## [PROBLEM TO WORK ON]
With both ends included, repeat exactly the lines of the entries below from the one containing "De nieuwste producten, de juiste prijzen!" down to the one containing "Produktionskosten stehen, um ein positives", and no others.

:::

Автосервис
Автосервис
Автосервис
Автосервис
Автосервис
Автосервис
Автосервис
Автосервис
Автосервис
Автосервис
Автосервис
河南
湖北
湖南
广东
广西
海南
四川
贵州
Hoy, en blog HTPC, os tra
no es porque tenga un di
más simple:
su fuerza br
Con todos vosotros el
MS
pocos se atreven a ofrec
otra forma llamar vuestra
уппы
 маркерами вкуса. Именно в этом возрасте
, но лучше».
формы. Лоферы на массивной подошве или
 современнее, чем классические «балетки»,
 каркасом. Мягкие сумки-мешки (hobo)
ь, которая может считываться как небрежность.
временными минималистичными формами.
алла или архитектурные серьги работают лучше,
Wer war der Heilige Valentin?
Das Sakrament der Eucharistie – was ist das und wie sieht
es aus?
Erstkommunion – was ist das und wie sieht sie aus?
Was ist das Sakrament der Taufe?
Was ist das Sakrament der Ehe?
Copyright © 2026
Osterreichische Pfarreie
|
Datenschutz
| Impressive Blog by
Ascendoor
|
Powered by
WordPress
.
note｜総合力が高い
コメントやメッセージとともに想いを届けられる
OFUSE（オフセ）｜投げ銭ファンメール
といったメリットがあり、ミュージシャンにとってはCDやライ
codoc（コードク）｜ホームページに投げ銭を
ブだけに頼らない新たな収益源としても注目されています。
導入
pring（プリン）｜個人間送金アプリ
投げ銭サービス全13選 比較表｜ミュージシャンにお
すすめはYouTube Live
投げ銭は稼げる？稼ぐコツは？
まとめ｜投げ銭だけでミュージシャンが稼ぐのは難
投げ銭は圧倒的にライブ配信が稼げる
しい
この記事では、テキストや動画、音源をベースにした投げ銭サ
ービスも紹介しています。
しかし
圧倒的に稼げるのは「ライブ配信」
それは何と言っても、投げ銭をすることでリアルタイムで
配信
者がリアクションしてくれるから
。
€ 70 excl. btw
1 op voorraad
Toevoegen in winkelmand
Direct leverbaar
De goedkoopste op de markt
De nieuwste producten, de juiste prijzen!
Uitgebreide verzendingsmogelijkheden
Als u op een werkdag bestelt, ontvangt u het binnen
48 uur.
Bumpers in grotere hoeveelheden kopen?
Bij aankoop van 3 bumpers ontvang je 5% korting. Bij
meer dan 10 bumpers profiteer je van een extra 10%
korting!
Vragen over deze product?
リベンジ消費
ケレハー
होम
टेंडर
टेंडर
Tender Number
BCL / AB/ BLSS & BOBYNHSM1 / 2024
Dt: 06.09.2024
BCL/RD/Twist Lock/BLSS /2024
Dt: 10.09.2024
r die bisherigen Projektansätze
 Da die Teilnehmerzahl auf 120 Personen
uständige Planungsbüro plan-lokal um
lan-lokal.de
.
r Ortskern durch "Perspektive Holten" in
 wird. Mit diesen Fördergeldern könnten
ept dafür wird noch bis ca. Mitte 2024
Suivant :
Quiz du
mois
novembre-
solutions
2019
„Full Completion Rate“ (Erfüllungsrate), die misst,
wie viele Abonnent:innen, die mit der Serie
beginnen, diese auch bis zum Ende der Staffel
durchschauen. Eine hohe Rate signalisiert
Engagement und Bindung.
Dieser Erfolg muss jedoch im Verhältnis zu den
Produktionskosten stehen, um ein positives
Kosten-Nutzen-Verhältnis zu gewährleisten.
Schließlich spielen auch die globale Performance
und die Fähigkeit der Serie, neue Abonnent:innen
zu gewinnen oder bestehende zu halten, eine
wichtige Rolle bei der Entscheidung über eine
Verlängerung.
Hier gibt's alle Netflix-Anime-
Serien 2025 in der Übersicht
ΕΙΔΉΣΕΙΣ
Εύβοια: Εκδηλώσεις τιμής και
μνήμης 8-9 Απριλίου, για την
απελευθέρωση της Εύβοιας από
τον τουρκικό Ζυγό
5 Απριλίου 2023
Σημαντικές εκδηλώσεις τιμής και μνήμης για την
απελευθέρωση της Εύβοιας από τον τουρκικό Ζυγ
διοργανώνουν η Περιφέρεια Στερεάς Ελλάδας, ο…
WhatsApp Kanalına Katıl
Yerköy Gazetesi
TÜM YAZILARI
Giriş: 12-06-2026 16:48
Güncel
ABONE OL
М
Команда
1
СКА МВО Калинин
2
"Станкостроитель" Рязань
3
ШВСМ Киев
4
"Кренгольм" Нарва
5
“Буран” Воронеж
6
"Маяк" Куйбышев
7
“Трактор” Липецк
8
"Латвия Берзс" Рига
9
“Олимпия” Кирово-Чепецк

:::

## [OUTPUT FOR THIS EXERCISE]
De nieuwste producten, de juiste prijzen!
Uitgebreide verzendingsmogelijkheden
Als u op een werkdag bestelt, ontvangt u het binnen
48 uur.
Bumpers in grotere hoeveelheden kopen?
Bij aankoop van 3 bumpers ontvang je 5% korting. Bij
meer dan 10 bumpers profiteer je van een extra 10%
korting!
Vragen over deze product?
リベンジ消費
ケレハー
होम
टेंडर
टेंडर
Tender Number
BCL / AB/ BLSS & BOBYNHSM1 / 2024
Dt: 06.09.2024
BCL/RD/Twist Lock/BLSS /2024
Dt: 10.09.2024
r die bisherigen Projektansätze
 Da die Teilnehmerzahl auf 120 Personen
uständige Planungsbüro plan-lokal um
lan-lokal.de
.
r Ortskern durch "Perspektive Holten" in
 wird. Mit diesen Fördergeldern könnten
ept dafür wird noch bis ca. Mitte 2024
Suivant :
Quiz du
mois
novembre-
solutions
2019
„Full Completion Rate“ (Erfüllungsrate), die misst,
wie viele Abonnent:innen, die mit der Serie
beginnen, diese auch bis zum Ende der Staffel
durchschauen. Eine hohe Rate signalisiert
Engagement und Bindung.
Dieser Erfolg muss jedoch im Verhältnis zu den
Produktionskosten stehen, um ein positives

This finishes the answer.